● DATA FOR THE TASK:
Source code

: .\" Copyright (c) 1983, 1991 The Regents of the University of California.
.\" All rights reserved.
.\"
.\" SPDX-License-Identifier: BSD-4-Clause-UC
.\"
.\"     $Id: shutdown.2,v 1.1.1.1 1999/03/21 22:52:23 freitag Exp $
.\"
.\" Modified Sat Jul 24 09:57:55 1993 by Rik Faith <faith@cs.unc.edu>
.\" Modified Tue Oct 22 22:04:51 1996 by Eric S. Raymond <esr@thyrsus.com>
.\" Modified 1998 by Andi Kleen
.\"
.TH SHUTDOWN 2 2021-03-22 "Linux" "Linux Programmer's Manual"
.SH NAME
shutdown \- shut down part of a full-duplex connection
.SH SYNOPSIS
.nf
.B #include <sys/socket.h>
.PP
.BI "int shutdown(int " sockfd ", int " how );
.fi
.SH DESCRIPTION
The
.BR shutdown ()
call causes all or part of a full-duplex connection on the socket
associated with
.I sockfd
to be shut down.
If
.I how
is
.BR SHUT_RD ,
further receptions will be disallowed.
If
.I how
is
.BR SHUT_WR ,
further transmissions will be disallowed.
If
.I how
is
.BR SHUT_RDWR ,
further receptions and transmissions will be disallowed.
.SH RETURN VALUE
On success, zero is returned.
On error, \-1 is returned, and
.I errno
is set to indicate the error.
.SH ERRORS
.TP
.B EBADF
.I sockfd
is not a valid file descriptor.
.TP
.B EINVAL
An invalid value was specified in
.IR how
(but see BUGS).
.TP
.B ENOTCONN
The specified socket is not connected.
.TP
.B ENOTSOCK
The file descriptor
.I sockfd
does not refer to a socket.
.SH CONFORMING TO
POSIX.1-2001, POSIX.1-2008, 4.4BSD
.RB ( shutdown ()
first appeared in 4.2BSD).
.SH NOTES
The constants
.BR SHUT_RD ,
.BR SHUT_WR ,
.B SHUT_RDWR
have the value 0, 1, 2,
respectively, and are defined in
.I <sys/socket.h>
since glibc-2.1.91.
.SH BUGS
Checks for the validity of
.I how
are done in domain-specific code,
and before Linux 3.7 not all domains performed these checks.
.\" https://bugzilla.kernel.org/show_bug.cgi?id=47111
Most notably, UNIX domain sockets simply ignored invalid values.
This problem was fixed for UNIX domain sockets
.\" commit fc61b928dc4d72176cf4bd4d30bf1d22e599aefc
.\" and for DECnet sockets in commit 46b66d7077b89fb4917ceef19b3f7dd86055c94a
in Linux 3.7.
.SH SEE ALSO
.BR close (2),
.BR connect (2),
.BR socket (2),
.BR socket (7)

● WHAT TO DO:
Repeat the data in its entirety, character for character.

● RESPONSE FOR THIS EXERCISE:
Source code

: .\" Copyright (c) 1983, 1991 The Regents of the University of California.
.\" All rights reserved.
.\"
.\" SPDX-License-Identifier: BSD-4-Clause-UC
.\"
.\"     $Id: shutdown.2,v 1.1.1.1 1999/03/21 22:52:23 freitag Exp $
.\"
.\" Modified Sat Jul 24 09:57:55 1993 by Rik Faith <faith@cs.unc.edu>
.\" Modified Tue Oct 22 22:04:51 1996 by Eric S. Raymond <esr@thyrsus.com>
.\" Modified 1998 by Andi Kleen
.\"
.TH SHUTDOWN 2 2021-03-22 "Linux" "Linux Programmer's Manual"
.SH NAME
shutdown \- shut down part of a full-duplex connection
.SH SYNOPSIS
.nf
.B #include <sys/socket.h>
.PP
.BI "int shutdown(int " sockfd ", int " how );
.fi
.SH DESCRIPTION
The
.BR shutdown ()
call causes all or part of a full-duplex connection on the socket
associated with
.I sockfd
to be shut down.
If
.I how
is
.BR SHUT_RD ,
further receptions will be disallowed.
If
.I how
is
.BR SHUT_WR ,
further transmissions will be disallowed.
If
.I how
is
.BR SHUT_RDWR ,
further receptions and transmissions will be disallowed.
.SH RETURN VALUE
On success, zero is returned.
On error, \-1 is returned, and
.I errno
is set to indicate the error.
.SH ERRORS
.TP
.B EBADF
.I sockfd
is not a valid file descriptor.
.TP
.B EINVAL
An invalid value was specified in
.IR how
(but see BUGS).
.TP
.B ENOTCONN
The specified socket is not connected.
.TP
.B ENOTSOCK
The file descriptor
.I sockfd
does not refer to a socket.
.SH CONFORMING TO
POSIX.1-2001, POSIX.1-2008, 4.4BSD
.RB ( shutdown ()
first appeared in 4.2BSD).
.SH NOTES
The constants
.BR SHUT_RD ,
.BR SHUT_WR ,
.B SHUT_RDWR
have the value 0, 1, 2,
respectively, and are defined in
.I <sys/socket.h>
since glibc-2.1.91.
.SH BUGS
Checks for the validity of
.I how
are done in domain-specific code,
and before Linux 3.7 not all domains performed these checks.
.\" https://bugzilla.kernel.org/show_bug.cgi?id=47111
Most notably, UNIX domain sockets simply ignored invalid values.
This problem was fixed for UNIX domain sockets
.\" commit fc61b928dc4d72176cf4bd4d30bf1d22e599aefc
.\" and for DECnet sockets in commit 46b66d7077b89fb4917ceef19b3f7dd86055c94a
in Linux 3.7.
.SH SEE ALSO
.BR close (2),
.BR connect (2),
.BR socket (2),
.BR socket (7)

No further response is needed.